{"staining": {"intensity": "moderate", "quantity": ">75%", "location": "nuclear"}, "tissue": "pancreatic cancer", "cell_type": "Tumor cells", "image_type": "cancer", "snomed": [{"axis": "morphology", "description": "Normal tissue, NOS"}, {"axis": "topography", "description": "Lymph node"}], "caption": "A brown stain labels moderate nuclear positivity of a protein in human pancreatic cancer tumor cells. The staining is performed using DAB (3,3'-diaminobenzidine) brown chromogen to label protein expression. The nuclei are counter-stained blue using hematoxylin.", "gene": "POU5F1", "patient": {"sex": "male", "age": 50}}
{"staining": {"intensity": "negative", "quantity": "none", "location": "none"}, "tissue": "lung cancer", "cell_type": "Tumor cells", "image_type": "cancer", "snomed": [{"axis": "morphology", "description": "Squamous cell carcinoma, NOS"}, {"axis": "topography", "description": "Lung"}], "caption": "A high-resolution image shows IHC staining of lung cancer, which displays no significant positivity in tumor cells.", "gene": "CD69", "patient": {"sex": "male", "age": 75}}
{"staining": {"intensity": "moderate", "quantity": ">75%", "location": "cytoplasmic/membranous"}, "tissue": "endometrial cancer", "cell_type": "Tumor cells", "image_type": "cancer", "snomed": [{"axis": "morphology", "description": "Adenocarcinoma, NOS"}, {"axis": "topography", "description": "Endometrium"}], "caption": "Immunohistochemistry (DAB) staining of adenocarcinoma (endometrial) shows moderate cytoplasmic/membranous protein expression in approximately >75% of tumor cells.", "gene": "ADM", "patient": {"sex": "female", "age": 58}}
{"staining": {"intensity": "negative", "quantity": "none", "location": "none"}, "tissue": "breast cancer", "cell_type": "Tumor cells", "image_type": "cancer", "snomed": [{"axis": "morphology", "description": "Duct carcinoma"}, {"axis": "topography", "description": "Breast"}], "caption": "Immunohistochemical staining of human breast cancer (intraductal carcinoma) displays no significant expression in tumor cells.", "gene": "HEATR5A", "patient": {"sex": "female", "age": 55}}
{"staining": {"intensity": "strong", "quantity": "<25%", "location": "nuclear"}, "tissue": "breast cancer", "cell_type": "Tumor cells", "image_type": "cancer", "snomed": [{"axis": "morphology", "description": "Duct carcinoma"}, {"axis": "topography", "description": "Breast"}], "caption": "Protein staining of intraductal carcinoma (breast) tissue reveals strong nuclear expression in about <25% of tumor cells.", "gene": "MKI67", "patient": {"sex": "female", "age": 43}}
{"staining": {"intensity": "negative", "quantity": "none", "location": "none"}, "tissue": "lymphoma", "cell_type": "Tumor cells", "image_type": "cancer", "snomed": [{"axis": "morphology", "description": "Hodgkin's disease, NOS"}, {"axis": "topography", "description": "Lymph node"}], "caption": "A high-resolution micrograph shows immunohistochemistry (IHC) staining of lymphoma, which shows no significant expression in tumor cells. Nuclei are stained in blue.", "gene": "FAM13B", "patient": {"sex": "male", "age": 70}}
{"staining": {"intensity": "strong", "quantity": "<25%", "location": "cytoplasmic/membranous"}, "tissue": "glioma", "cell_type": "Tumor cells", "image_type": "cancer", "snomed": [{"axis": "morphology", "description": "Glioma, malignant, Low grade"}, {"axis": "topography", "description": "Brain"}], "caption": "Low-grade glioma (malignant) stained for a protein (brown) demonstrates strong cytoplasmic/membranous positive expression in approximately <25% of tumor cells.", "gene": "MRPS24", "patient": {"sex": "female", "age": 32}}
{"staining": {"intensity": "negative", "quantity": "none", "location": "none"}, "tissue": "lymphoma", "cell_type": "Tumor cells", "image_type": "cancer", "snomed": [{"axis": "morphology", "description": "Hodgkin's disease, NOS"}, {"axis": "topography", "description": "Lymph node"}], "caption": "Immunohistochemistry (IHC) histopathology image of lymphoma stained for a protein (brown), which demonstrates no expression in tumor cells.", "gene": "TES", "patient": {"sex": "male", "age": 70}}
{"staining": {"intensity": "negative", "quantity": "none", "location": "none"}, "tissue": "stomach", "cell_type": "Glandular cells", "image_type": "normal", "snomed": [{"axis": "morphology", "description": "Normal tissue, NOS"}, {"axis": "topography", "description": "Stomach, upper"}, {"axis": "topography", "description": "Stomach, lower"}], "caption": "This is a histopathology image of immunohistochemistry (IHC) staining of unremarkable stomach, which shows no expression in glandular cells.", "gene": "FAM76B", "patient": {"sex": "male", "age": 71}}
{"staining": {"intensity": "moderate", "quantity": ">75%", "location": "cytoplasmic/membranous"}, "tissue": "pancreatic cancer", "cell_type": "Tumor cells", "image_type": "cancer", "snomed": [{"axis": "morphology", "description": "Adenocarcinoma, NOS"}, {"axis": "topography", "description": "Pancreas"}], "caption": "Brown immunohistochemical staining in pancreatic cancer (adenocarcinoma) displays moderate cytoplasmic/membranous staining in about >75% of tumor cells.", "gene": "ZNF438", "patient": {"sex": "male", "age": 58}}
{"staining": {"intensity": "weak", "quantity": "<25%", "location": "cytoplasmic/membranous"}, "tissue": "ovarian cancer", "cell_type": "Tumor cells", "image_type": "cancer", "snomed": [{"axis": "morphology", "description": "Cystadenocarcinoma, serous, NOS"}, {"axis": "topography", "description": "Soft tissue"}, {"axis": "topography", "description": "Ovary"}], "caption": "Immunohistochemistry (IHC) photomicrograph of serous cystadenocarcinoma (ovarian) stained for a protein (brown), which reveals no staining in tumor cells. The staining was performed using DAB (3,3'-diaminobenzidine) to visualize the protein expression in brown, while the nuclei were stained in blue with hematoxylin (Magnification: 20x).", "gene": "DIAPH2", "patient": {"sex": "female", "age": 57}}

#####

■ Description of the task
Whatever the entries say, repeat all of them exactly.

■ Reply
{"staining": {"intensity": "moderate", "quantity": ">75%", "location": "nuclear"}, "tissue": "pancreatic cancer", "cell_type": "Tumor cells", "image_type": "cancer", "snomed": [{"axis": "morphology", "description": "Normal tissue, NOS"}, {"axis": "topography", "description": "Lymph node"}], "caption": "A brown stain labels moderate nuclear positivity of a protein in human pancreatic cancer tumor cells. The staining is performed using DAB (3,3'-diaminobenzidine) brown chromogen to label protein expression. The nuclei are counter-stained blue using hematoxylin.", "gene": "POU5F1", "patient": {"sex": "male", "age": 50}}
{"staining": {"intensity": "negative", "quantity": "none", "location": "none"}, "tissue": "lung cancer", "cell_type": "Tumor cells", "image_type": "cancer", "snomed": [{"axis": "morphology", "description": "Squamous cell carcinoma, NOS"}, {"axis": "topography", "description": "Lung"}], "caption": "A high-resolution image shows IHC staining of lung cancer, which displays no significant positivity in tumor cells.", "gene": "CD69", "patient": {"sex": "male", "age": 75}}
{"staining": {"intensity": "moderate", "quantity": ">75%", "location": "cytoplasmic/membranous"}, "tissue": "endometrial cancer", "cell_type": "Tumor cells", "image_type": "cancer", "snomed": [{"axis": "morphology", "description": "Adenocarcinoma, NOS"}, {"axis": "topography", "description": "Endometrium"}], "caption": "Immunohistochemistry (DAB) staining of adenocarcinoma (endometrial) shows moderate cytoplasmic/membranous protein expression in approximately >75% of tumor cells.", "gene": "ADM", "patient": {"sex": "female", "age": 58}}
{"staining": {"intensity": "negative", "quantity": "none", "location": "none"}, "tissue": "breast cancer", "cell_type": "Tumor cells", "image_type": "cancer", "snomed": [{"axis": "morphology", "description": "Duct carcinoma"}, {"axis": "topography", "description": "Breast"}], "caption": "Immunohistochemical staining of human breast cancer (intraductal carcinoma) displays no significant expression in tumor cells.", "gene": "HEATR5A", "patient": {"sex": "female", "age": 55}}
{"staining": {"intensity": "strong", "quantity": "<25%", "location": "nuclear"}, "tissue": "breast cancer", "cell_type": "Tumor cells", "image_type": "cancer", "snomed": [{"axis": "morphology", "description": "Duct carcinoma"}, {"axis": "topography", "description": "Breast"}], "caption": "Protein staining of intraductal carcinoma (breast) tissue reveals strong nuclear expression in about <25% of tumor cells.", "gene": "MKI67", "patient": {"sex": "female", "age": 43}}
{"staining": {"intensity": "negative", "quantity": "none", "location": "none"}, "tissue": "lymphoma", "cell_type": "Tumor cells", "image_type": "cancer", "snomed": [{"axis": "morphology", "description": "Hodgkin's disease, NOS"}, {"axis": "topography", "description": "Lymph node"}], "caption": "A high-resolution micrograph shows immunohistochemistry (IHC) staining of lymphoma, which shows no significant expression in tumor cells. Nuclei are stained in blue.", "gene": "FAM13B", "patient": {"sex": "male", "age": 70}}
{"staining": {"intensity": "strong", "quantity": "<25%", "location": "cytoplasmic/membranous"}, "tissue": "glioma", "cell_type": "Tumor cells", "image_type": "cancer", "snomed": [{"axis": "morphology", "description": "Glioma, malignant, Low grade"}, {"axis": "topography", "description": "Brain"}], "caption": "Low-grade glioma (malignant) stained for a protein (brown) demonstrates strong cytoplasmic/membranous positive expression in approximately <25% of tumor cells.", "gene": "MRPS24", "patient": {"sex": "female", "age": 32}}
{"staining": {"intensity": "negative", "quantity": "none", "location": "none"}, "tissue": "lymphoma", "cell_type": "Tumor cells", "image_type": "cancer", "snomed": [{"axis": "morphology", "description": "Hodgkin's disease, NOS"}, {"axis": "topography", "description": "Lymph node"}], "caption": "Immunohistochemistry (IHC) histopathology image of lymphoma stained for a protein (brown), which demonstrates no expression in tumor cells.", "gene": "TES", "patient": {"sex": "male", "age": 70}}
{"staining": {"intensity": "negative", "quantity": "none", "location": "none"}, "tissue": "stomach", "cell_type": "Glandular cells", "image_type": "normal", "snomed": [{"axis": "morphology", "description": "Normal tissue, NOS"}, {"axis": "topography", "description": "Stomach, upper"}, {"axis": "topography", "description": "Stomach, lower"}], "caption": "This is a histopathology image of immunohistochemistry (IHC) staining of unremarkable stomach, which shows no expression in glandular cells.", "gene": "FAM76B", "patient": {"sex": "male", "age": 71}}
{"staining": {"intensity": "moderate", "quantity": ">75%", "location": "cytoplasmic/membranous"}, "tissue": "pancreatic cancer", "cell_type": "Tumor cells", "image_type": "cancer", "snomed": [{"axis": "morphology", "description": "Adenocarcinoma, NOS"}, {"axis": "topography", "description": "Pancreas"}], "caption": "Brown immunohistochemical staining in pancreatic cancer (adenocarcinoma) displays moderate cytoplasmic/membranous staining in about >75% of tumor cells.", "gene": "ZNF438", "patient": {"sex": "male", "age": 58}}
{"staining": {"intensity": "weak", "quantity": "<25%", "location": "cytoplasmic/membranous"}, "tissue": "ovarian cancer", "cell_type": "Tumor cells", "image_type": "cancer", "snomed": [{"axis": "morphology", "description": "Cystadenocarcinoma, serous, NOS"}, {"axis": "topography", "description": "Soft tissue"}, {"axis": "topography", "description": "Ovary"}], "caption": "Immunohistochemistry (IHC) photomicrograph of serous cystadenocarcinoma (ovarian) stained for a protein (brown), which reveals no staining in tumor cells. The staining was performed using DAB (3,3'-diaminobenzidine) to visualize the protein expression in brown, while the nuclei were stained in blue with hematoxylin (Magnification: 20x).", "gene": "DIAPH2", "patient": {"sex": "female", "age": 57}}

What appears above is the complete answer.